History of Stonehenge Tower


Laif Kvarsten, Staff Writer

For decades, the red and white Stonehenge Tower has stood tall above Southwest Portland. The tower blinks unfailingly through the night like a beacon, standing guard over the forests and the streets. It is a structure that much of Portland takes for granted, overshadowed by the skyscrapers that stand below it. 

But Stonehenge Tower is an integral part of Portland’s radio networks. Ten Portland radio stations broadcast from this transmitter at the end of a sleepy street in Healy Heights. 

One of the men behind this remarkable structure is Gray Haertig. Haertig was the project engineer and owner’s representative for Stonehenge Tower. Fittingly, Haertig now lives in a home at the base of the tower that he created, where he can gaze up at the red glowing light atop the 625 foot behemoth. 

Ackerley Broadcasting, the company that owned one of the tower’s original stations, KGON, funded and built the tower. The project cost 7 million dollars, and Haertig was a project engineer for its construction, which broke ground in June 1990. Previously, a 300 foot tall tower had stood on the Stonehenge Tower site, with antennas much closer to the ground than the current tower. 

This led to issues in the surrounding neighborhood. That previous tower resulted in rampant interference with electronic devices, and even household appliances 

“Some people would hear the AM radio station on their stoves,” said Haertig.

Additionally, when sampling sites to determine thresholds for radio wave-caused radiation, the Environmental Protection Agency found radio fields in the street near the old tower that are ten times the current general public standard. Homeowners were promised a solution to both the radiation concerns and the interference issues, and this helped Ackerley sell the project. 

In order to prove that their claim actually came true, the broadcasters hired a consultant to measure the fields before and after Stonehenge Tower. At the time, Haertig was working for KBOO, one of Portland’s independent radio stations, and since they could not contribute to this effort financially, they instead sent Haertig to assist the consultant. 

“I got to work with the premier expert in this field,” said Haertig, “It was a lot of fun.”

Haertig found that the tower would be better off if a center tube was added, and the distance between the legs was increased from 50 to 75 feet. That center tube is where the climbing ladder is located, and it hangs from the top of the tower, as opposed to resting on the ground.

As for the makeup of the rest of the tower, the legs are composed of concrete fused with steel sleeves. The concrete used for Stonehenge Tower is the strongest ever poured in the state of Oregon, at 19,600 PSI, and producing it was an undertaking in itself. 

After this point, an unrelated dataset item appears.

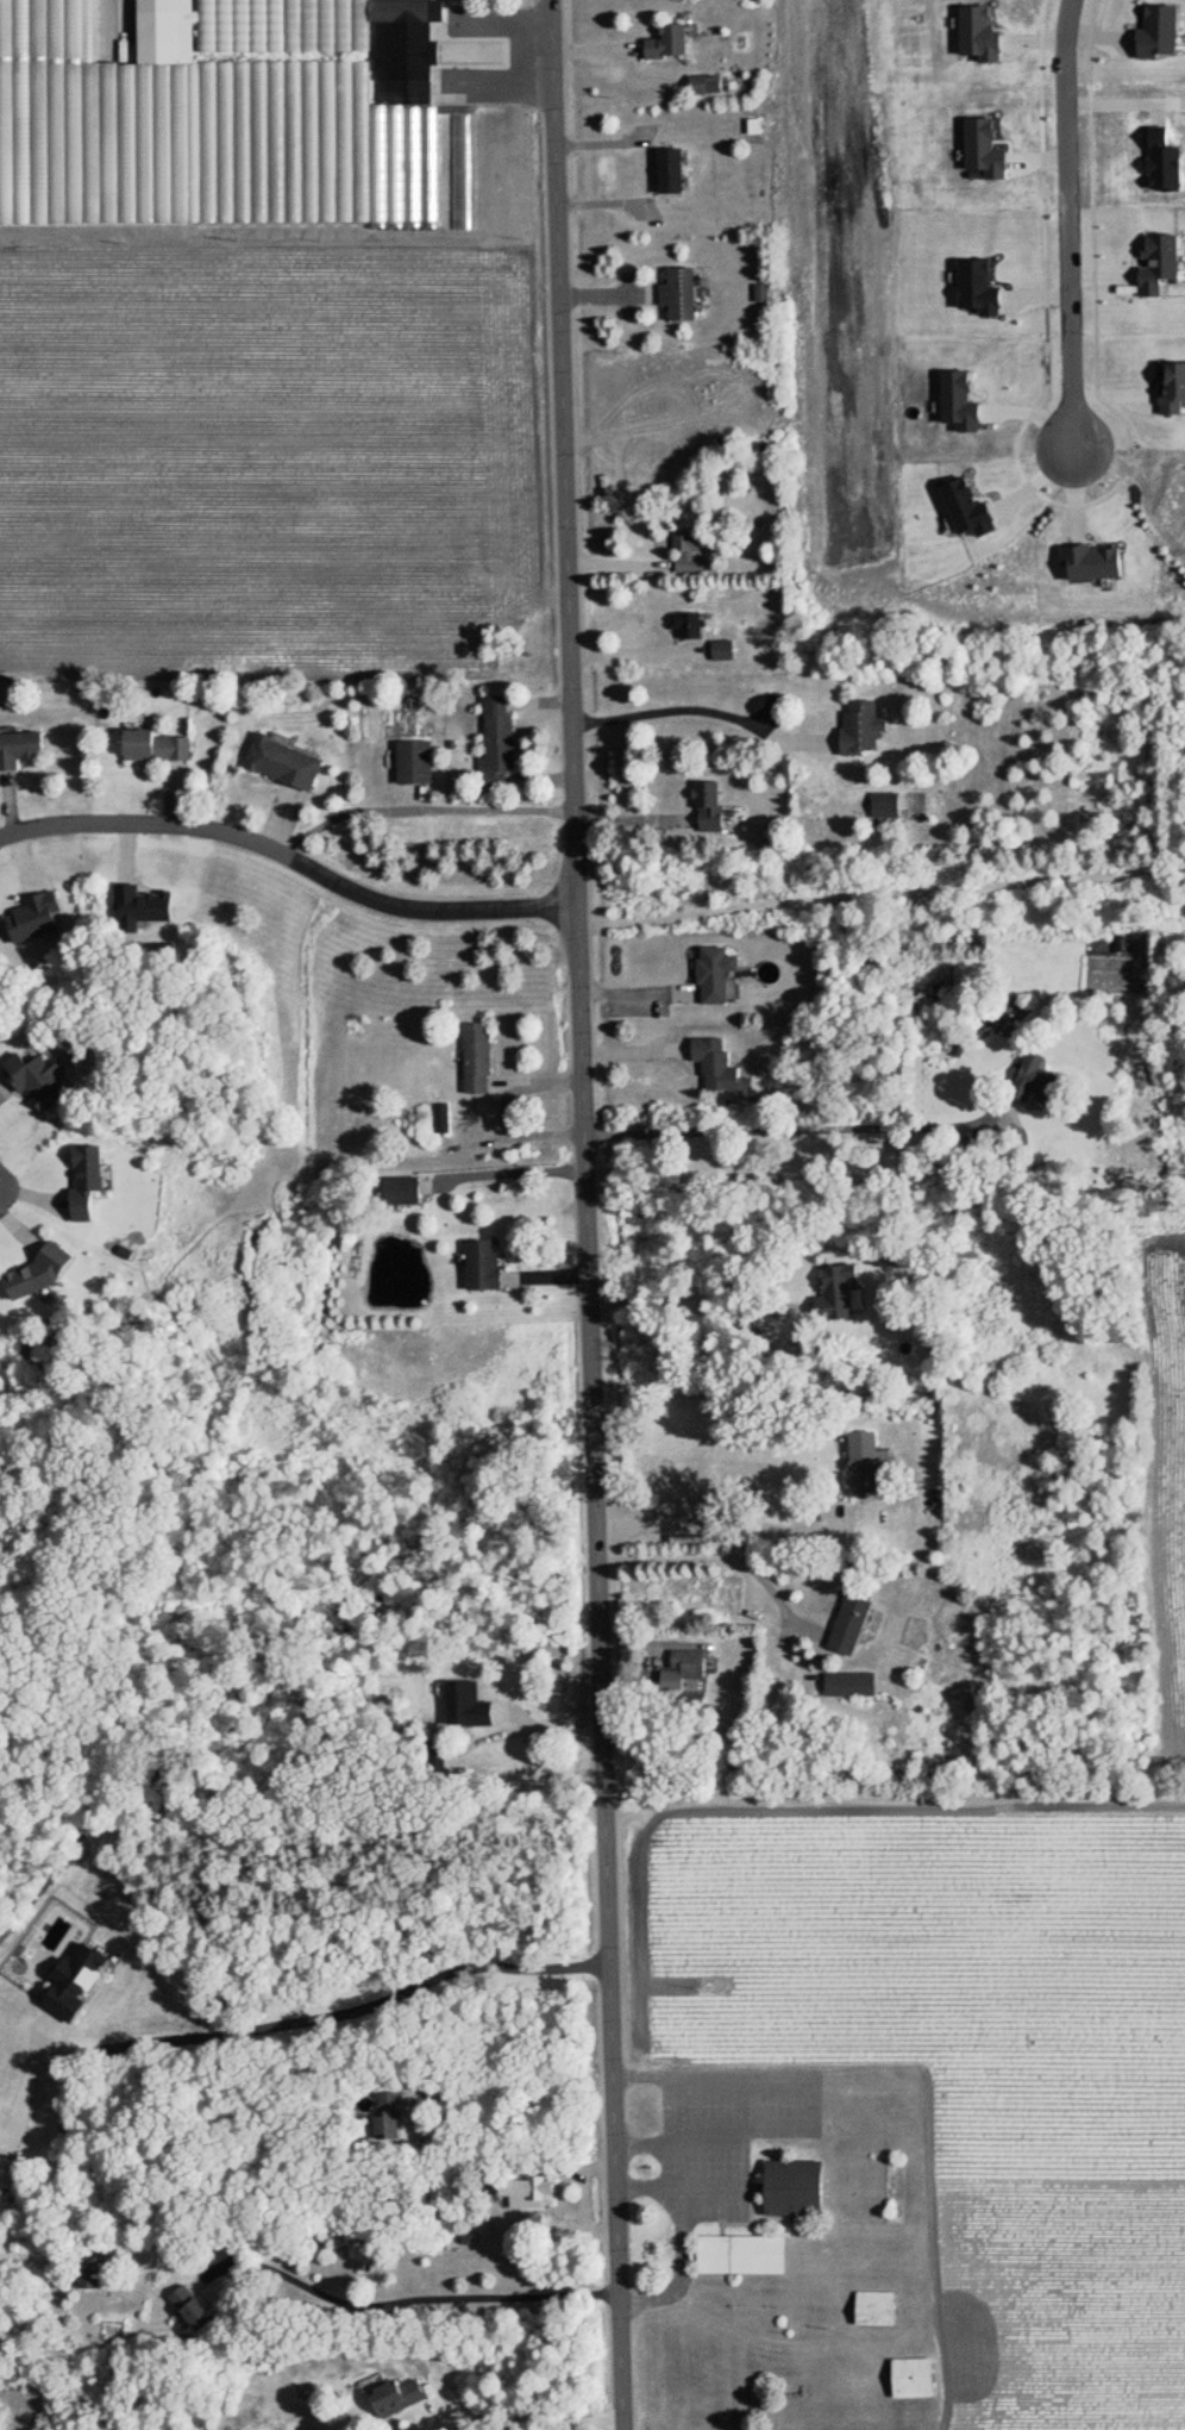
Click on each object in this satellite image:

When it was being poured, it was almost unrecognizable because of its sheer strength. “The concrete is very strange,” said Haertig. “Most concrete has a whole lot more water in it than is optimal. So the object was to make it handleable while reducing the water content.” 

The company that supplied the concrete, Lone Star Cement, had to shut down all other production to focus on the concrete for Stonehenge Tower. Up to the 300 foot level of the tower, 75-foot tall sections of steel were lifted into place using cranes, pumped full of concrete, and welded together. Beyond that, sections were bolted together. 

Maintenance on the tower is performed by experienced technicians, who access parts of the tower by climbing the ladder in the center tube. In the tower’s history, only one person has died, this was due to being improperly roped in while performing maintenance. 

The actual broadcasting takes place from the transmission building across the parking lot, where each station has their own suite where their transmission equipment is located. Inside this building is a complex array of tables, knobs, sliders, and computers. Each station has a large combiner; after the coax passes through all of them, it heads underground to go up the tower, where antennas broadcast to all of Portland.

This beautifully complex piece of infrastructure is a reflection of all that work that has been put into Stonehenge Tower, and the people whose passion it is to design, construct, and operate radio towers. The towers and the people go unnoticed, but every hour of every day, Stonehenge Tower is watching over Southwest Portland like an old friend.